Ronald Jack Nelson (born December 14, 1929) is an American composer of both classical and popular music and a retired music educator.

Biography
Ron Nelson was born December 14, 1929, in Joliet, Illinois. He studied composition at the Eastman School of Music at the University of Rochester, earning a bachelor's degree in 1952, a master's degree in 1953, and a doctorate in composition in 1957. His teachers at Eastman included Louis Mennini, Bernard Rogers and Howard Hanson. In 1954–1955 he studied with Tony Aubin in France at the Ecole Normale de Musique and at the Paris Conservatory under a Fulbright Grant. In 1956, Dr. Nelson joined the faculty of Brown University in Providence, Rhode Island, where he served as chairman of the music department from 1963 to 1973, retiring as Professor Emeritus in 1993.

········

**STATED TASK 1**
Using the Ron Nelson biography, decide whether each statement agrees with it: (a) Nelson earned his doctorate at Eastman in 1953. (b) Nelson studied in France under a Fulbright Grant. (c) Nelson chaired Brown's music department until he retired in 1993. For each, answer yes or no and quote the words from the biography that settle it.
**STATED TASK 2**
According to the Ron Nelson biography, which university did Nelson join as a faculty member in 1956?
**STATED TASK 3**
Write the next part of the Ron Nelson biography, starting after its last sentence.
The lines below have nothing to do with the Ron Nelson biography.

Extracted records

········

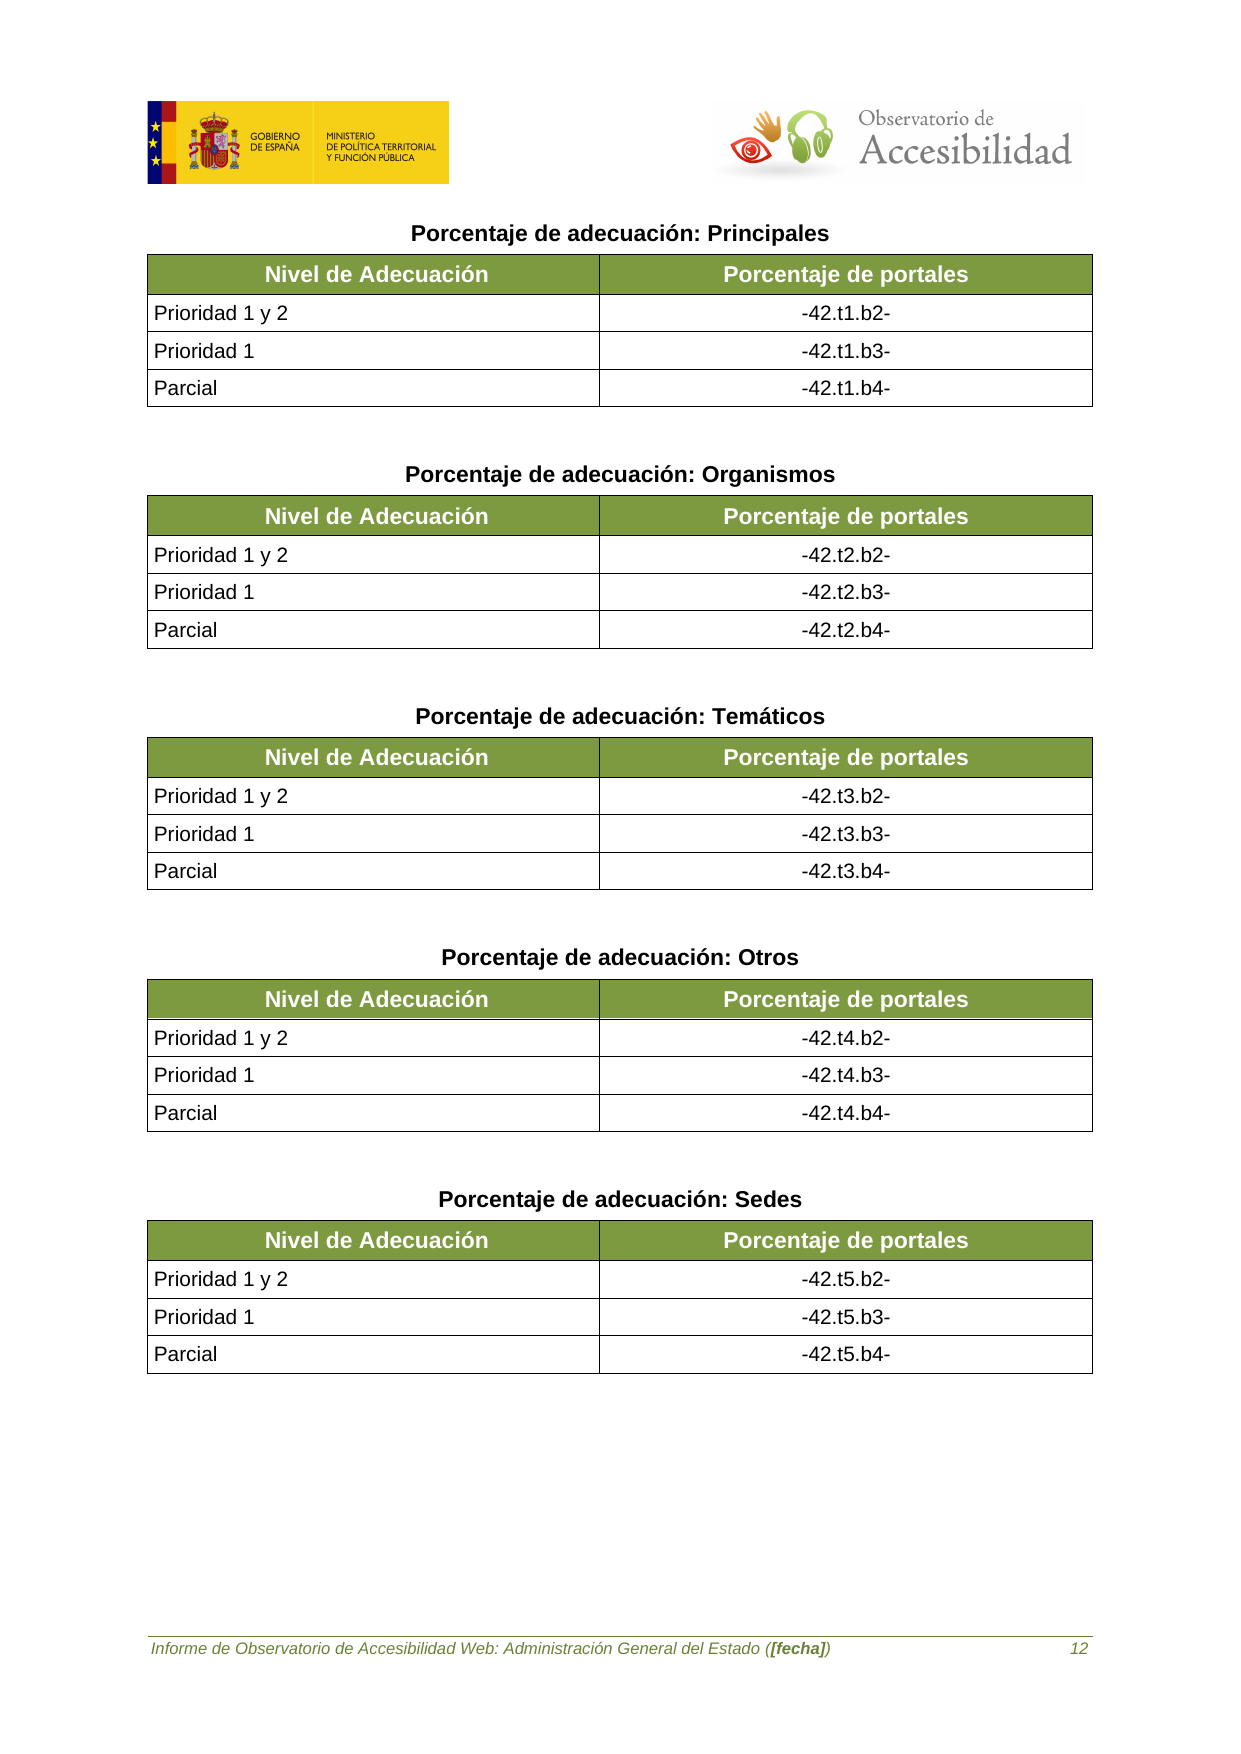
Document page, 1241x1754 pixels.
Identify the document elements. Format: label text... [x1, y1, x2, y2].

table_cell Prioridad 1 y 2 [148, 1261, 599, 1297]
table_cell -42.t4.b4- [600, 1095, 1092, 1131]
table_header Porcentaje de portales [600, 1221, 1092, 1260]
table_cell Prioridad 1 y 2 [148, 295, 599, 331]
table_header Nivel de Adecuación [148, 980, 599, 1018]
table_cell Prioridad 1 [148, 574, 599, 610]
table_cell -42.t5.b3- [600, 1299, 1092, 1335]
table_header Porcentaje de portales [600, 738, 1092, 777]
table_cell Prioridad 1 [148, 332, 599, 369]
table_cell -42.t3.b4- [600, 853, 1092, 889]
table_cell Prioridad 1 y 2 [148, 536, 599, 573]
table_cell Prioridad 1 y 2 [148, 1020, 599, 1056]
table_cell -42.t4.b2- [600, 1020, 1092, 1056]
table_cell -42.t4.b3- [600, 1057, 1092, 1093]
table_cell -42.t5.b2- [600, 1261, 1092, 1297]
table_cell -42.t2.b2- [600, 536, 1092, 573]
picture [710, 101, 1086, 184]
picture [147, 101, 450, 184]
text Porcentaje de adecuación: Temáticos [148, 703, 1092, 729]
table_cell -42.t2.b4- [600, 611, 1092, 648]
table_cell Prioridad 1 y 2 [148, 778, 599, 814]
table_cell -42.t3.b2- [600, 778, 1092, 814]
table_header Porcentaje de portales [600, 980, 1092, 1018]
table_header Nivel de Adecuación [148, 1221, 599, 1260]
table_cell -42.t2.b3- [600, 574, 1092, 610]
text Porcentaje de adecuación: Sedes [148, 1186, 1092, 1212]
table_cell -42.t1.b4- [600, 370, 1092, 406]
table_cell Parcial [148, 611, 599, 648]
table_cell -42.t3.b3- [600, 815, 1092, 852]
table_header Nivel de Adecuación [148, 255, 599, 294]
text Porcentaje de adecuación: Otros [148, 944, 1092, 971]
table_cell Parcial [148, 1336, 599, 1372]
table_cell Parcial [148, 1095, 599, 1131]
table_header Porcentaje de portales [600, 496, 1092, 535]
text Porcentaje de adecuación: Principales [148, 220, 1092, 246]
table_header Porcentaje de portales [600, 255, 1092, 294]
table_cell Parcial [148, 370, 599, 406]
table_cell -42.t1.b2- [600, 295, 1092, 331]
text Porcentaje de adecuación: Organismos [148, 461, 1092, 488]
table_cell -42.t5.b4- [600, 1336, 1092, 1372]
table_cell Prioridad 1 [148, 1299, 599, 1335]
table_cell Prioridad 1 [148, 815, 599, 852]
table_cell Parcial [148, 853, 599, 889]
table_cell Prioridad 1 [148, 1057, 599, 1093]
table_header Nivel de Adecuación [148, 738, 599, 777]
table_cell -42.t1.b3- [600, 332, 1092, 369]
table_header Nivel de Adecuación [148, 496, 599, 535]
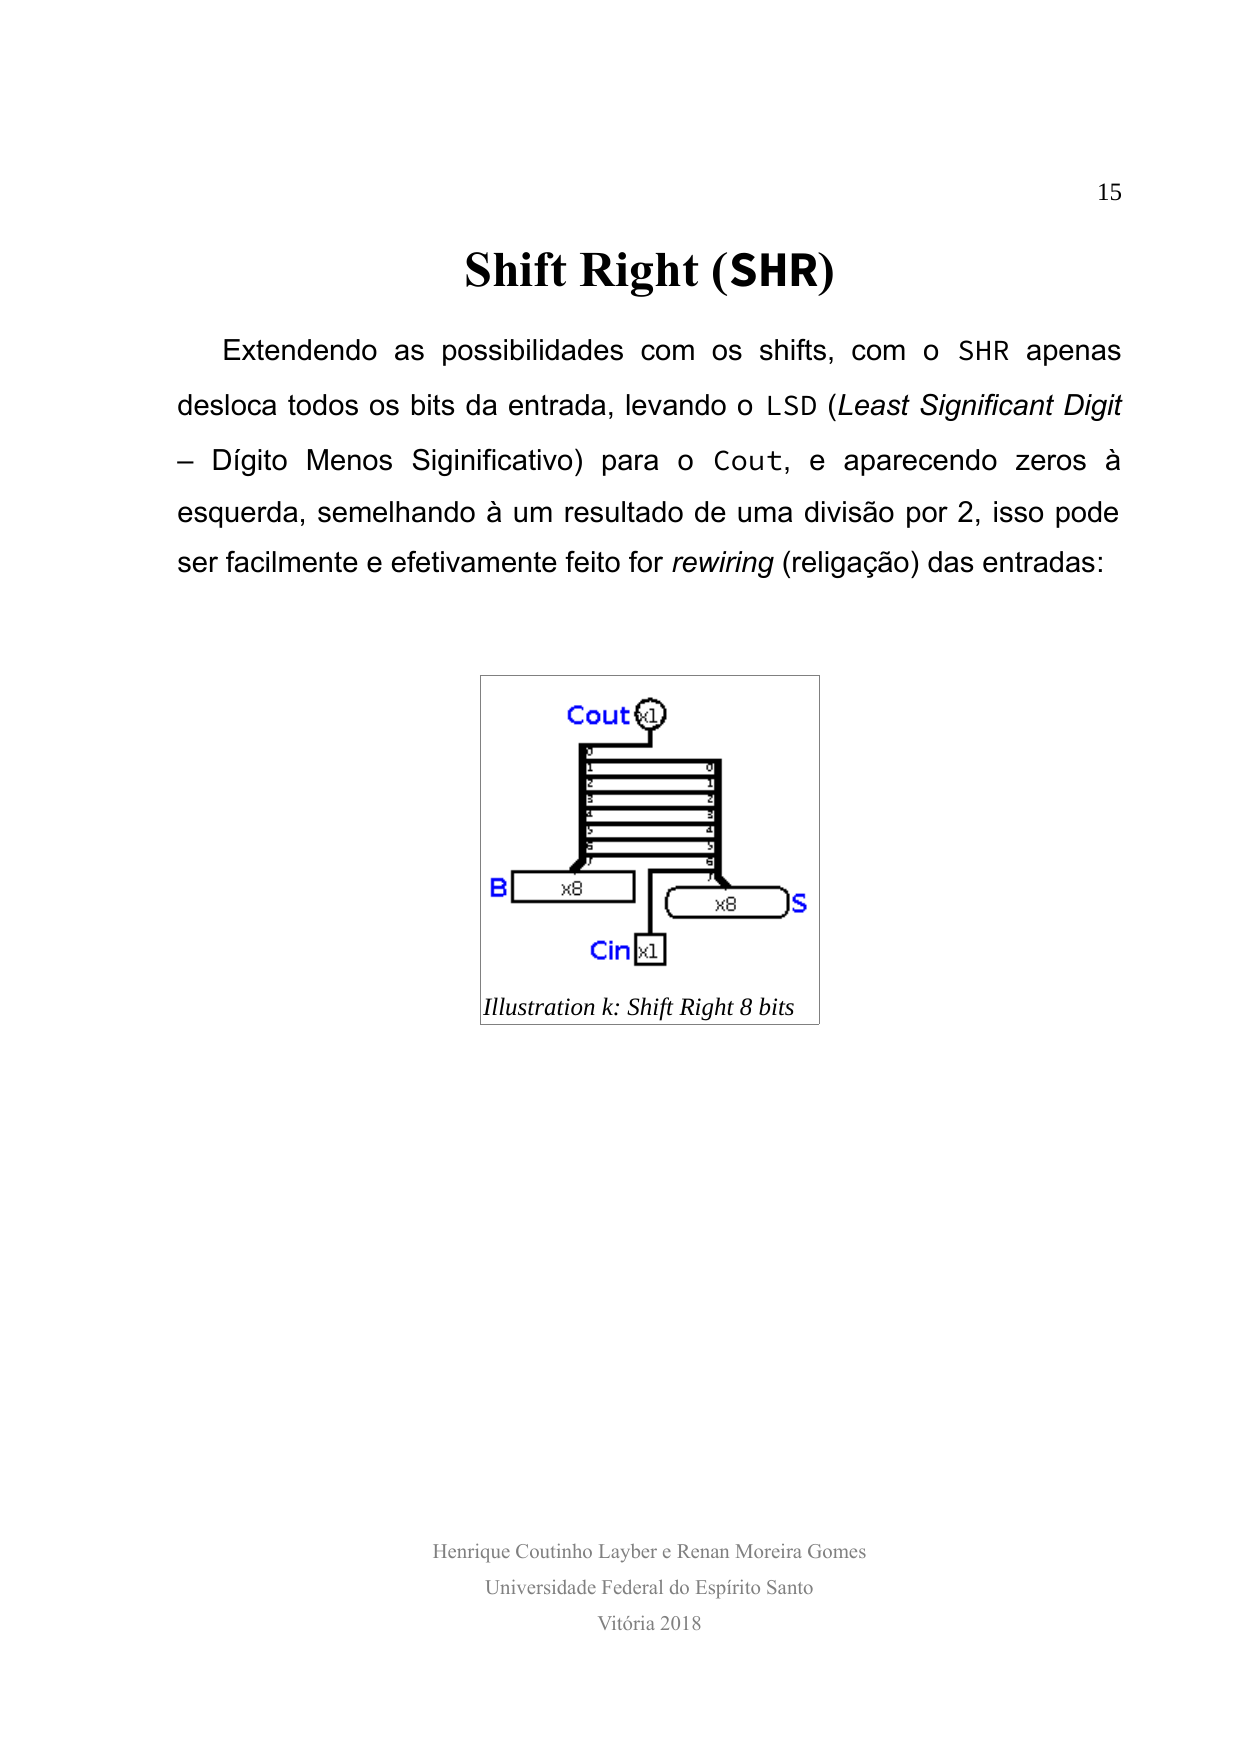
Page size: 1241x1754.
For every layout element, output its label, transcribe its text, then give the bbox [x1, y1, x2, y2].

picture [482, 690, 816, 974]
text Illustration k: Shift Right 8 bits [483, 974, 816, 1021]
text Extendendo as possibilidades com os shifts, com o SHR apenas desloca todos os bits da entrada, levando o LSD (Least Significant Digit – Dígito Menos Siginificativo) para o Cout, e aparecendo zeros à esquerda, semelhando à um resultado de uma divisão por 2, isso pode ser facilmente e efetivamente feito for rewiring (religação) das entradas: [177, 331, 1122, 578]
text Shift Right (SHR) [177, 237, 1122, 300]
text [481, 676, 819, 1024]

········

**TASK OUTPUT 1**
(a) No: "a master's degree in 1953, and a doctorate in composition in 1957"
(b) Yes: "In 1954–1955 he studied with Tony Aubin in France at the Ecole Normale de Musique and at the Paris Conservatory under a Fulbright Grant"
(c) No: "where he served as chairman of the music department from 1963 to 1973"

**TASK OUTPUT 2**
Brown University in Providence, Rhode Island.

**TASK OUTPUT 3**
In 1991, Dr. Nelson was awarded the Acuff Chair of Excellence in the Creative Arts, the first musician to hold the chair. His Passacaglia (Homage on B-A-C-H) was the first piece to win all three major wind band composition prizes during one period — the National Band Association Prize, the American Bandmasters Association Ostwald Award, and the Sudler International Prize. He was awarded the Medal of Honor by the John Philip Sousa Foundation in 1994. In 2006, he was awarded an honorary doctorate from Oklahoma City University.

Nelson has received numerous commissions, including those from the National Symphony Orchestra, the Rochester Philharmonic, the USAF Band and Chorus, Musashino Wind Ensemble, Aspen Music Festival and numerous colleges and universities. He has also received grants and awards from The Rockefeller Foundation, the Howard Foundation, ASCAP, and several from the National Endowment for the Arts.

Conductor Leonard Slatkin may have described Ron Nelson best: "Nelson is the quintessential American composer. He has the ability to move between conservative and newer styles with ease. The fact that he's a little hard to categorize is what makes him interesting." (Los Angeles Daily News, February 19, 1996)

Ron Nelson resides with his wife, Michele, in Scottsdale, Arizona.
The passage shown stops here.